On Wed, Sep 20, 2017 at 11:13 AM, Mathieu Desnoyers
<mathieu.desnoyers@xxxxxxxxxxxx> wrote:
>
> ----- On Sep 20, 2017, at 12:02 PM, Andy Lutomirski luto@xxxxxxxxxx wrote:
>
> > On Sun, Sep 17, 2017 at 3:36 PM, Paul E. McKenney
> > <paulmck@xxxxxxxxxxxxxxxxxx> wrote:
> >> Hello!
> >>
> >> Rough notes from our discussion last Thursday. Please reply to the
> >> group with any needed elaborations or corrections.
> >>
> >> Adding Andy and Michael on CC since this most closely affects their
> >> architectures. Also adding Dave Watson and Maged Michael because
> >> the preferred approach requires that processes wanting to use the
> >> lightweight sys_membarrier() do a registration step.
> >
> > Not to be too much of a curmudgeon, but I think that there should be a
> > real implementation of the isync membarrier before this get merged.
> > This series purports to solve two problems, ppc barriers and x86
> > exit-without-isync, but it's very hard to evaluate whether it actually
> > solves the latter problem given the complete lack of x86 or isync code
> > in the current RFC.
> >
> > It still seems to me that you won't get any particular advantage for
> > using this registration mechanism on x86 even when you implement
> > isync.
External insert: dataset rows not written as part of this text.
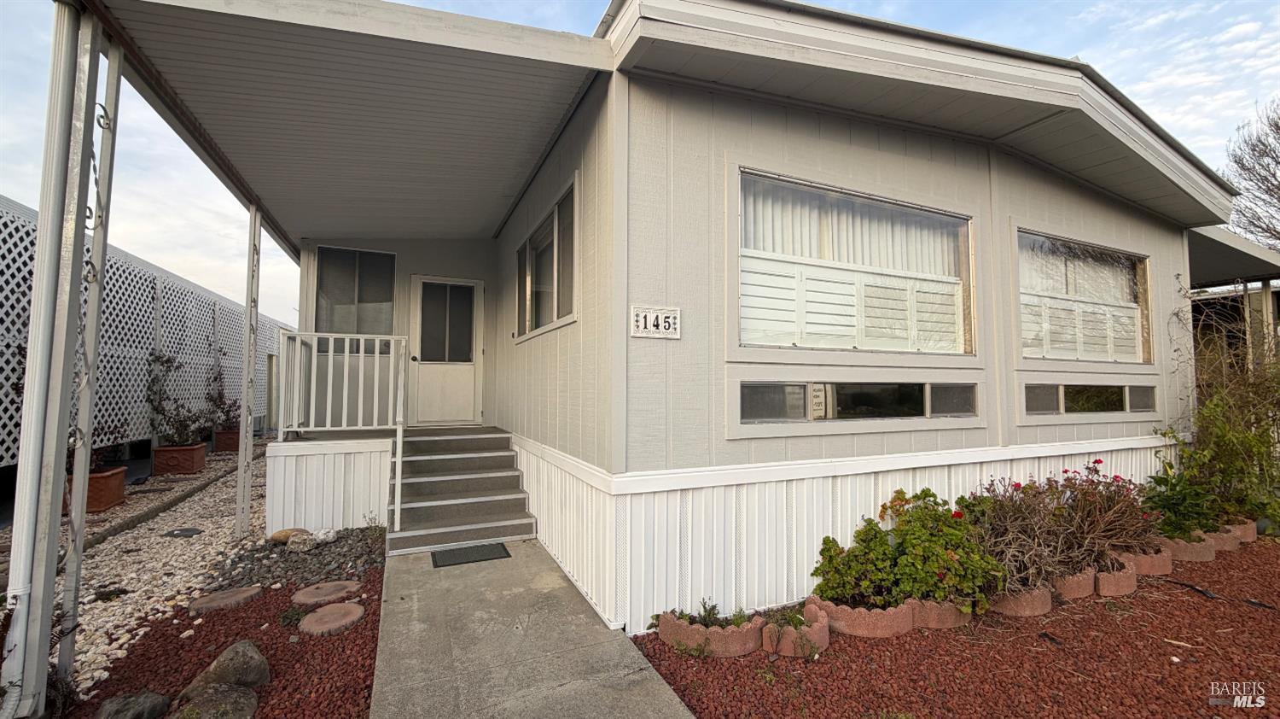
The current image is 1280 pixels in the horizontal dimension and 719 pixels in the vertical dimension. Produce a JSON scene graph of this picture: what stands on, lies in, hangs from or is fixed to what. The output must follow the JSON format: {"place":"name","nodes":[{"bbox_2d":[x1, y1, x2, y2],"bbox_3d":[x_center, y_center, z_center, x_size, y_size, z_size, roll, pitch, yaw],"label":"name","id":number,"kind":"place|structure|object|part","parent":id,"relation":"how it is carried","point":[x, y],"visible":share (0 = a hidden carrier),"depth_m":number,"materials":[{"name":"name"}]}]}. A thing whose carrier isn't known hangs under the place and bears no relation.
{"place":"outdoors","nodes":[
{"label":"outdoors","id":0,"kind":"place"},
{"bbox_2d":[49,444,269,695],"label":"gravel strip","id":1,"kind":"structure","parent":0,"point":[147,532],"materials":[{"name":"white gravel"}]},
{"bbox_2d":[2,1,98,718],"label":"porch post","id":2,"kind":"object","parent":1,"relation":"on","point":[14,539],"visible":0.96,"depth_m":2.19,"materials":[{"name":"metal"}]},
{"bbox_2d":[65,465,127,512],"bbox_3d":[-6.027,1.433,5.667,0.506,0.395,0.658,1,-3,-25],"label":"planter","id":3,"kind":"object","parent":1,"relation":"on","point":[91,482],"visible":0.53,"depth_m":5.57,"materials":[{"name":"ceramic"}]},
{"bbox_2d":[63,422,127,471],"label":"potted plant","id":4,"kind":"object","parent":3,"relation":"in","point":[70,462],"visible":0.39,"depth_m":5.71,"materials":[{"name":"plant"}]},
{"bbox_2d":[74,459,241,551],"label":"wooden edging","id":5,"kind":"object","parent":1,"relation":"on","point":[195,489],"visible":0.66,"depth_m":5.37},
{"bbox_2d":[152,442,206,474],"bbox_3d":[-6.921,1.516,7.833,0.534,0.397,0.599,1,-3,-25],"label":"planter","id":6,"kind":"object","parent":1,"relation":"on","point":[193,450],"visible":0.92,"depth_m":7.59,"materials":[{"name":"ceramic"}]},
{"bbox_2d":[145,348,209,447],"bbox_3d":[-7.157,0.649,8.023,0.914,1.446,0.944,1,-3,-25],"label":"potted plant","id":7,"kind":"object","parent":6,"relation":"in","point":[165,361],"visible":0.89,"depth_m":7.95,"materials":[{"name":"plant"}]},
{"bbox_2d":[162,526,203,536],"bbox_3d":[-4.277,1.628,4.855,0.300,0.044,0.306,1,-3,-25],"label":"stepping stone","id":8,"kind":"object","parent":1,"relation":"in","point":[186,530],"visible":0.97,"depth_m":4.81,"materials":[{"name":"grey stone"}]},
{"bbox_2d":[213,426,240,452],"bbox_3d":[-7.993,1.600,10.199,0.544,0.417,0.558,1,-3,-25],"label":"planter","id":9,"kind":"object","parent":1,"relation":"on","point":[228,448],"visible":0.68,"depth_m":9.92,"materials":[{"name":"ceramic"}]},
{"bbox_2d":[201,358,242,432],"bbox_3d":[-8.140,0.662,10.092,0.829,1.486,0.901,1,-3,-25],"label":"potted plant","id":10,"kind":"object","parent":9,"relation":"in","point":[228,411],"visible":0.76,"depth_m":10.04,"materials":[{"name":"plant"}]},
{"bbox_2d":[234,203,261,538],"bbox_3d":[-3.710,0.029,4.927,0.147,3.204,0.137,1,-3,-25],"label":"porch post","id":11,"kind":"object","parent":1,"relation":"on","point":[241,462],"visible":0.97,"depth_m":4.89,"materials":[{"name":"metal"}]},
{"bbox_2d":[368,537,693,718],"label":"concrete walkway","id":12,"kind":"structure","parent":0,"point":[612,642],"materials":[{"name":"grey concrete"}]},
{"bbox_2d":[385,425,537,553],"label":"concrete steps","id":13,"kind":"structure","parent":12,"relation":"on","point":[482,507],"depth_m":5.11,"materials":[{"name":"grey concrete"}]},
{"bbox_2d":[273,330,407,529],"bbox_3d":[-2.800,0.595,4.870,1.109,1.818,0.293,1,-3,-25],"label":"porch railing","id":14,"kind":"object","parent":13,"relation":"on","point":[281,436],"visible":0.92,"depth_m":4.88,"materials":[{"name":"white metal"}]},
{"bbox_2d":[430,541,511,566],"bbox_3d":[-1.388,1.593,4.236,0.586,0.018,0.461,1,-3,-25],"label":"doormat","id":15,"kind":"object","parent":12,"relation":"on","point":[466,553],"visible":0.97,"depth_m":4.19,"materials":[{"name":"rubber"}]},
{"bbox_2d":[0,0,1279,328],"label":"sky","id":16,"kind":"structure","parent":0,"point":[401,1],"materials":[{"name":"blue"}]},
{"bbox_2d":[97,0,1242,638],"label":"house","id":17,"kind":"structure","parent":0,"point":[908,171],"depth_m":3.64,"materials":[{"name":"paint"}]},
{"bbox_2d":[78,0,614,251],"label":"porch roof","id":18,"kind":"structure","parent":17,"relation":"attached to","point":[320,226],"depth_m":3.42,"materials":[{"name":"grey metal"}]},
{"bbox_2d":[313,246,396,336],"bbox_3d":[-3.510,-0.802,6.392,0.935,1.201,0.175,1,-3,-25],"label":"window","id":19,"kind":"structure","parent":17,"relation":"in","point":[359,254],"depth_m":6.40,"materials":[{"name":"glass"}]},
{"bbox_2d":[406,274,485,425],"bbox_3d":[-2.530,0.026,6.787,1.033,1.994,0.162,1,-3,-25],"label":"door","id":20,"kind":"structure","parent":17,"relation":"in","point":[462,416],"depth_m":6.75,"materials":[{"name":"white paint"}]},
{"label":"door window","id":21,"kind":"part","parent":20,"relation":"part of","materials":[{"name":"glass"}]},
{"bbox_2d":[514,176,577,339],"bbox_3d":[-0.841,-0.765,4.827,0.164,1.169,1.910,1,-3,-25],"label":"window","id":22,"kind":"structure","parent":17,"relation":"in","point":[549,222],"depth_m":4.78,"materials":[{"name":"glass"}]},
{"bbox_2d":[629,304,680,338],"bbox_3d":[0.095,-0.211,3.098,0.344,0.193,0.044,1,-3,-25],"label":"house number sign","id":23,"kind":"object","parent":17,"relation":"attached to","point":[647,313],"visible":0.99,"depth_m":3.09,"materials":[{"name":"white ceramic"}]},
{"bbox_2d":[734,166,974,354],"bbox_3d":[1.607,-0.604,3.767,2.252,1.290,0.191,1,-3,-25],"label":"window","id":24,"kind":"structure","parent":17,"relation":"in","point":[755,177],"depth_m":3.73,"materials":[{"name":"glass"}]},
{"bbox_2d":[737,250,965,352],"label":"shutters","id":25,"kind":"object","parent":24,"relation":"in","point":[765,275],"visible":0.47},
{"bbox_2d":[742,177,962,275],"bbox_3d":[1.627,-0.850,3.911,2.181,0.702,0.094,1,-3,-25],"label":"vertical blind","id":26,"kind":"object","parent":24,"relation":"in","point":[839,258],"visible":0.45,"depth_m":3.79,"materials":[{"name":"white"}]},
{"bbox_2d":[737,377,980,432],"bbox_3d":[1.565,0.307,3.611,2.109,0.340,0.135,1,-3,-25],"label":"window","id":27,"kind":"structure","parent":17,"relation":"in","point":[748,384],"depth_m":3.54,"materials":[{"name":"glass"}]},
{"bbox_2d":[1015,228,1153,364],"bbox_3d":[4.073,-0.518,4.793,2.201,1.225,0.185,1,-3,-25],"label":"window","id":28,"kind":"structure","parent":17,"relation":"in","point":[1142,270],"depth_m":4.81,"materials":[{"name":"glass"}]},
{"bbox_2d":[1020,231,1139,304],"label":"vertical blind","id":29,"kind":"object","parent":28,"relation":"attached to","point":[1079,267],"visible":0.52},
{"bbox_2d":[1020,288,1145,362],"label":"shutters","id":30,"kind":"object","parent":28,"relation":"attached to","point":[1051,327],"visible":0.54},
{"bbox_2d":[1019,379,1157,417],"bbox_3d":[4.103,0.364,4.740,1.993,0.338,0.141,1,-3,-25],"label":"window","id":31,"kind":"structure","parent":17,"relation":"in","point":[1119,393],"depth_m":4.68,"materials":[{"name":"clear glass"}]},
{"bbox_2d":[1186,224,1279,381],"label":"neighboring building","id":32,"kind":"structure","parent":0,"point":[1235,242],"depth_m":8.21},
{"bbox_2d":[1185,222,1279,286],"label":"carport roof","id":33,"kind":"structure","parent":32,"relation":"attached to","point":[1235,265],"depth_m":6.76,"materials":[{"name":"grey metal"}]},
{"label":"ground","id":34,"kind":"structure","parent":0},
{"bbox_2d":[0,193,294,468],"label":"lattice fence","id":35,"kind":"object","parent":34,"relation":"on","point":[132,263],"visible":0.56,"depth_m":7.66,"materials":[{"name":"white plastic"}]},
{"bbox_2d":[66,546,383,718],"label":"gravel bed","id":36,"kind":"object","parent":34,"relation":"on","point":[366,582],"visible":0.56,"depth_m":2.73,"materials":[{"name":"red gravel"}]},
{"bbox_2d":[57,19,124,683],"bbox_3d":[-2.683,-0.068,2.514,0.143,3.206,0.126,1,-3,-25],"label":"metal post","id":37,"kind":"object","parent":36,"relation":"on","point":[98,288],"visible":0.92,"depth_m":2.50,"materials":[{"name":"metal"}]},
{"bbox_2d":[94,690,172,718],"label":"rock","id":38,"kind":"object","parent":36,"relation":"on","point":[154,703],"visible":1,"depth_m":2.13,"materials":[{"name":"grey stone"}]},
{"bbox_2d":[169,682,258,718],"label":"rock","id":39,"kind":"object","parent":36,"relation":"on","point":[218,692],"visible":0.94,"depth_m":2.15,"materials":[{"name":"grey stone"}]},
{"bbox_2d":[188,584,261,612],"bbox_3d":[-2.668,1.554,3.337,0.381,0.073,0.351,1,-3,-25],"label":"stepping stone","id":40,"kind":"object","parent":36,"relation":"on","point":[248,589],"visible":0.97,"depth_m":3.28,"materials":[{"name":"brown"}]},
{"bbox_2d":[187,639,271,691],"bbox_3d":[-1.914,1.448,2.416,0.294,0.221,0.284,-1,-3,30],"label":"rock","id":41,"kind":"object","parent":36,"relation":"on","point":[221,660],"visible":0.88,"depth_m":2.37,"materials":[{"name":"grey stone"}]},
{"bbox_2d":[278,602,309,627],"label":"small plant","id":42,"kind":"object","parent":36,"relation":"in","point":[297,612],"visible":0.89,"depth_m":3.06,"materials":[{"name":"green plant"}]},
{"bbox_2d":[203,523,387,593],"bbox_3d":[-2.657,1.558,4.159,1.165,0.154,1.410,1,-3,-25],"label":"gravel bed","id":43,"kind":"object","parent":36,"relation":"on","point":[366,553],"visible":0.67,"depth_m":3.97,"materials":[{"name":"grey gravel"}]},
{"bbox_2d":[268,528,312,544],"bbox_3d":[-3.019,1.539,4.500,0.258,0.123,0.277,-1,-3,31],"label":"rock","id":44,"kind":"object","parent":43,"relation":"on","point":[283,532],"visible":0.79,"depth_m":4.42,"materials":[{"name":"stone"}]},
{"bbox_2d":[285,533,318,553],"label":"rock","id":45,"kind":"object","parent":43,"relation":"on","point":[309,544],"visible":0.98,"depth_m":4.19,"materials":[{"name":"grey stone"}]},
{"bbox_2d":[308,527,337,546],"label":"rock","id":46,"kind":"object","parent":43,"relation":"on","point":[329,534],"visible":0.98,"depth_m":4.40,"materials":[{"name":"white stone"}]},
{"bbox_2d":[292,578,360,605],"bbox_3d":[-2.083,1.562,3.442,0.383,0.071,0.366,1,-3,-25],"label":"stepping stone","id":47,"kind":"object","parent":36,"relation":"on","point":[316,594],"visible":0.97,"depth_m":3.38,"materials":[{"name":"brown"}]},
{"bbox_2d":[298,600,363,635],"bbox_3d":[-1.827,1.546,3.078,0.346,0.069,0.359,1,-3,-25],"label":"stepping stone","id":48,"kind":"object","parent":36,"relation":"on","point":[313,619],"visible":0.98,"depth_m":3.02,"materials":[{"name":"brown"}]},
{"bbox_2d":[263,431,393,533],"bbox_3d":[-3.117,1.324,6.219,2.073,0.845,2.454,1,-3,-25],"label":"skirting","id":49,"kind":"object","parent":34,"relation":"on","point":[366,445],"visible":0.6,"depth_m":5.05,"materials":[{"name":"white"}]},
{"bbox_2d":[630,535,1279,718],"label":"gravel bed","id":50,"kind":"object","parent":34,"relation":"on","point":[1051,621],"visible":0.62,"depth_m":2.70,"materials":[{"name":"red gravel"}]},
{"bbox_2d":[653,606,765,656],"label":"garden edging","id":51,"kind":"object","parent":50,"relation":"on","point":[700,631],"visible":0.89,"depth_m":2.75,"materials":[{"name":"concrete"}]},
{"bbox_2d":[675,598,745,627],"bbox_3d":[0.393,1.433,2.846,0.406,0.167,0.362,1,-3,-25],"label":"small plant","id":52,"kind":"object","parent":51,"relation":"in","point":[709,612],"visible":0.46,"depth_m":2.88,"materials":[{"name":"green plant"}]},
{"bbox_2d":[762,599,830,656],"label":"edging block","id":53,"kind":"object","parent":50,"relation":"on","point":[823,635],"visible":0.86,"depth_m":2.75,"materials":[{"name":"concrete"}]},
{"bbox_2d":[808,592,916,637],"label":"edging block","id":54,"kind":"object","parent":50,"relation":"on","point":[873,619],"visible":0.84,"depth_m":2.93,"materials":[{"name":"concrete"}]},
{"bbox_2d":[810,488,1000,611],"bbox_3d":[1.669,1.179,3.256,1.083,0.655,0.871,1,-3,-25],"label":"flowering shrub","id":55,"kind":"object","parent":50,"relation":"in","point":[827,550],"visible":0.88,"depth_m":3.09,"materials":[{"name":"green plant"}]},
{"bbox_2d":[908,595,977,628],"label":"edging block","id":56,"kind":"object","parent":50,"relation":"on","point":[947,612],"visible":0.59,"depth_m":3.06,"materials":[{"name":"concrete"}]},
{"bbox_2d":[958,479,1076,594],"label":"shrub","id":57,"kind":"object","parent":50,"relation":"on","point":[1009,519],"visible":0.75,"depth_m":3.40,"materials":[{"name":"plant"}]},
{"bbox_2d":[989,583,1053,616],"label":"edging block","id":58,"kind":"object","parent":50,"relation":"on","point":[1024,603],"visible":0.65,"depth_m":3.21,"materials":[{"name":"concrete"}]},
{"bbox_2d":[1050,564,1097,598],"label":"edging block","id":59,"kind":"object","parent":50,"relation":"on","point":[1073,582],"visible":0.61,"depth_m":3.46,"materials":[{"name":"concrete"}]},
{"bbox_2d":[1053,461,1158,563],"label":"flowering plant","id":60,"kind":"object","parent":50,"relation":"on","point":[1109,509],"visible":0.76,"depth_m":3.90,"materials":[{"name":"plant"}]},
{"bbox_2d":[1093,553,1138,595],"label":"edging block","id":61,"kind":"object","parent":50,"relation":"on","point":[1100,578],"visible":0.74,"depth_m":3.53,"materials":[{"name":"concrete"}]},
{"bbox_2d":[1113,541,1174,575],"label":"edging block","id":62,"kind":"object","parent":50,"relation":"on","point":[1154,560],"visible":0.7,"depth_m":3.88,"materials":[{"name":"concrete"}]},
{"bbox_2d":[1140,457,1221,539],"bbox_3d":[4.598,1.165,4.419,0.712,0.728,0.655,1,-3,-25],"label":"green shrub","id":63,"kind":"object","parent":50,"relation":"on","point":[1177,500],"visible":0.76,"depth_m":4.35,"materials":[{"name":"green plant"}]},
{"bbox_2d":[1160,532,1218,562],"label":"edging block","id":64,"kind":"object","parent":50,"relation":"on","point":[1181,546],"visible":0.69,"depth_m":4.17,"materials":[{"name":"concrete"}]},
{"bbox_2d":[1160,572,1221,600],"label":"irrigation hose","id":65,"kind":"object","parent":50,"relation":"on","point":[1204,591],"visible":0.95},
{"bbox_2d":[1199,524,1238,551],"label":"edging block","id":66,"kind":"object","parent":50,"relation":"on","point":[1211,539],"visible":0.48,"depth_m":4.40,"materials":[{"name":"concrete"}]},
{"bbox_2d":[1158,320,1279,532],"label":"shrub","id":67,"kind":"object","parent":50,"relation":"on","point":[1218,434],"visible":0.85,"depth_m":5.01,"materials":[{"name":"green plant"}]},
{"bbox_2d":[1221,518,1259,543],"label":"edging block","id":68,"kind":"object","parent":50,"relation":"on","point":[1243,532],"visible":0.5,"depth_m":4.63,"materials":[{"name":"concrete"}]},
{"bbox_2d":[1224,98,1279,249],"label":"bare tree","id":69,"kind":"object","parent":34,"relation":"on","point":[1265,151],"visible":0.88,"depth_m":15.25,"materials":[{"name":"brown plant"}]},
{"bbox_2d":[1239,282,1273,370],"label":"carport post","id":70,"kind":"object","parent":34,"relation":"on","point":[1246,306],"visible":0.51,"depth_m":7.93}
]}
Unless I've misunderstood, the only real issue on x86 is that
> > you need a helper like arch_force_isync_before_usermode(), and that
> > helper doesn't presently exist. That means that this whole patchset
> > is standing on very dangerous ground: you'll end up with an efficient
> > implementation that works just fine without even requesting
> > registration on every architecture except ppc. That way lies
> > userspace bugs.
>
> My proposed RFC for private expedited membarrier enforces that all
> architectures perform the registration step. Using the "PRIVATE_EXPEDITED"
> command without prior process registration returns an error on all
> architectures. The goal here is to make all architectures behave in the
> same way, and it allows us to rely on process registration to deal
> with future arch-specific optimizations.

Fair enough.

That being said, on same architectures (which may well be all but
PPC), it might be nice if the registration call literally just sets a
flag in the mm saying that it happened so that the registration
enforcement can be done.

>
>
> Adding the "core_sync" behavior could then be done for the next kernel
> merge window. I'm currently foreseeing two possible ABI approaches to
> expose it:
>
> Approach 1:
>
> Add MEMBARRIER_CMD_PRIVATE_EXPEDITED_SYNC_CORE and
> MEMBARRIER_CMD_REGISTER_PRIVATE_EXPEDITED_SYNC_CORE commands. This
> allows us to return their availability through MEMBARRIER_CMD_QUERY.
>
> Approach 2:
>
> Add a "MEMBARRIER_FLAG_SYNC_CORE" as flag parameter. It could be set
> when issuing both MEMBARRIER_CMD_REGISTER_PRIVATE_EXPEDITED and
> MEMBARRIER_CMD_PRIVATE_EXPEDITED, thus ensuring core serializing
> behavior. Querying whether core serialization is supported could
> be done by issuing the MEMBARRIER_CMD_QUERY command with the
> MEMBARRIER_FLAG_SYNC_CORE flag set.
>
> Any other ideas ? Any approach seems better ?


It doesn't seem to make much difference to me.